L’apparition du capital implique des conditions historiques préalables : 1) l’accumulation d’une certaine somme d’argent entre les mains de particuliers, à un stade de la production marchande déjà relativement élevé ; 2) l’existence d’ouvriers "libres" à deux points de vue : libres de toute contrainte et de toute restriction quant à la vente de leur force de travail, et libres parce que sans terre et sans moyens de production en général, d’ouvriers sans maîtres, d’ouvriers-"prolétaires" qui ne peuvent subsister qu’en vendant leur force de travail.

L’accroissement de la plus-value est possible grâce à deux procédés essentiels la prolongation de la journée de travail ("plus-value absolue") et la réduction du temps de travail nécessaire ("plus-value relative"). Examinant le premier procédé, Marx brosse un tableau grandiose de la lutte de la classe ouvrière pour la réduction de la journée de travail et de l’intervention du pouvoir d’Etat pour la prolonger (XIVe-XVIIe siècles) ou pour la diminuer (législation de fabrique au XIXe siècle). Depuis la publication du Capital, l’histoire du mouvement ouvrier dans tous les pays civilisés a fourni des milliers et des milliers de faits nouveaux illustrant ce tableau.

Dans son analyse de la production de la plus-value relative, Marx étudie les trois grands stades historiques de l’accroissement de la productivité du travail par le capitalisme : 1) la coopération simple ; 2) la division du travail et la manufacture et 3) les machines et la grande industrie. L’analyse profonde de Marx révèle les traits fondamentaux et typiques du développement du capitalisme ; c’est ce que confirme, entre autres, l’étude de l’industrie dite "artisanale" en Russie, laquelle fournit une documentation très abondante illustrant les deux premiers de ces trois stades. Quant à l’action révolutionnaire de la grande industrie mécanique décrite par Marx en 1867, elle s’est manifestée, au cours du demi-siècle écoulé depuis cette date, dans plusieurs pays "neufs" (Russie, japon, etc.).

- [Exercice proposé A]:
D'après l'extrait sur le capital, par quels deux procédés essentiels la plus-value peut-elle s'accroître ?

- [Données fournies]:
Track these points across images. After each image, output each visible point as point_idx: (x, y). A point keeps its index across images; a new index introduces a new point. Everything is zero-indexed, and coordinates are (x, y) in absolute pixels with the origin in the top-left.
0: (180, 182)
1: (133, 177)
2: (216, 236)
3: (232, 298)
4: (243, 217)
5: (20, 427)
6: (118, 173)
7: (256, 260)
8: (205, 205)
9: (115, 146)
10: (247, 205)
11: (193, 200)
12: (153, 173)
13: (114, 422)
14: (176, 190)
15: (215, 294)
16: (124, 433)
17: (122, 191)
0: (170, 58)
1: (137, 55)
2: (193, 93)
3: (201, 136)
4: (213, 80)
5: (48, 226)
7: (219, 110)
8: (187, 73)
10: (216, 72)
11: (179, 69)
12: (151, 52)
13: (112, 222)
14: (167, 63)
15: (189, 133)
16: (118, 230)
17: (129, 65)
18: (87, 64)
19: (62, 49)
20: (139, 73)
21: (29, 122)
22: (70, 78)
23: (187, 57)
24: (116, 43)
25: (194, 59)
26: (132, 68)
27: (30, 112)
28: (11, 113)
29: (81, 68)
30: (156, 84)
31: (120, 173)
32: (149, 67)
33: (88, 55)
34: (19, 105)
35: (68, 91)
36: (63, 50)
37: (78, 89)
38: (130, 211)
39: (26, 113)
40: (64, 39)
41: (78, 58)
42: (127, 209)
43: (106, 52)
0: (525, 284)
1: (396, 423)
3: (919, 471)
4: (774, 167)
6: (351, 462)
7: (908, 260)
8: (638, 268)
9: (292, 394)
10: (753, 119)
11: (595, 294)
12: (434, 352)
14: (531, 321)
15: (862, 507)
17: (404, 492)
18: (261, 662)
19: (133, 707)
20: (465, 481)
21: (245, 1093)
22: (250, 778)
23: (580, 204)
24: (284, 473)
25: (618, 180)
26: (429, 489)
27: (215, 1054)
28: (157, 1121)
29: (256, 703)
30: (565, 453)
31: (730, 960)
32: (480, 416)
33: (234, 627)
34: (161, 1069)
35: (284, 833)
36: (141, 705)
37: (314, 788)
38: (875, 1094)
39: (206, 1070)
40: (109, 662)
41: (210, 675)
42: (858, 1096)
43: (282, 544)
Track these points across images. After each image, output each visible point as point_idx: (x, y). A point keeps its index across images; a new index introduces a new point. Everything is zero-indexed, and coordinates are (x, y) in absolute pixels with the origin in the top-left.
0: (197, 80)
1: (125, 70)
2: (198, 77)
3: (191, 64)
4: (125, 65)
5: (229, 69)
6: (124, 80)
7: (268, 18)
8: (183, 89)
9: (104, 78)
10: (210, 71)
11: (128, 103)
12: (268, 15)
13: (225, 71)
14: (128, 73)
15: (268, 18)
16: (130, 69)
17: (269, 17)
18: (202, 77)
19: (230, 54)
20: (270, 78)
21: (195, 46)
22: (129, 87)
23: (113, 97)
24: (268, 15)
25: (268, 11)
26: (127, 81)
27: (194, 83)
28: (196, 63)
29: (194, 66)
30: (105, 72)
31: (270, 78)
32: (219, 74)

- [Exercice proposé B]:
Transcrivez en liste JSON de chaînes, à raison d'une chaîne par ligne, les lignes des données en commençant à celle qui contient "18: (87, 64)" et en terminant à celle qui contient "36: (63, 50)", toutes deux comprises. Omettez les lignes vides.

- [Résultat attendu A]:
Par la prolongation de la journée de travail (« plus-value absolue ») et par la réduction du temps de travail nécessaire (« plus-value relative »).

- [Résultat attendu B]:
[
  "18: (87, 64)",
  "19: (62, 49)",
  "20: (139, 73)",
  "21: (29, 122)",
  "22: (70, 78)",
  "23: (187, 57)",
  "24: (116, 43)",
  "25: (194, 59)",
  "26: (132, 68)",
  "27: (30, 112)",
  "28: (11, 113)",
  "29: (81, 68)",
  "30: (156, 84)",
  "31: (120, 173)",
  "32: (149, 67)",
  "33: (88, 55)",
  "34: (19, 105)",
  "35: (68, 91)",
  "36: (63, 50)"
]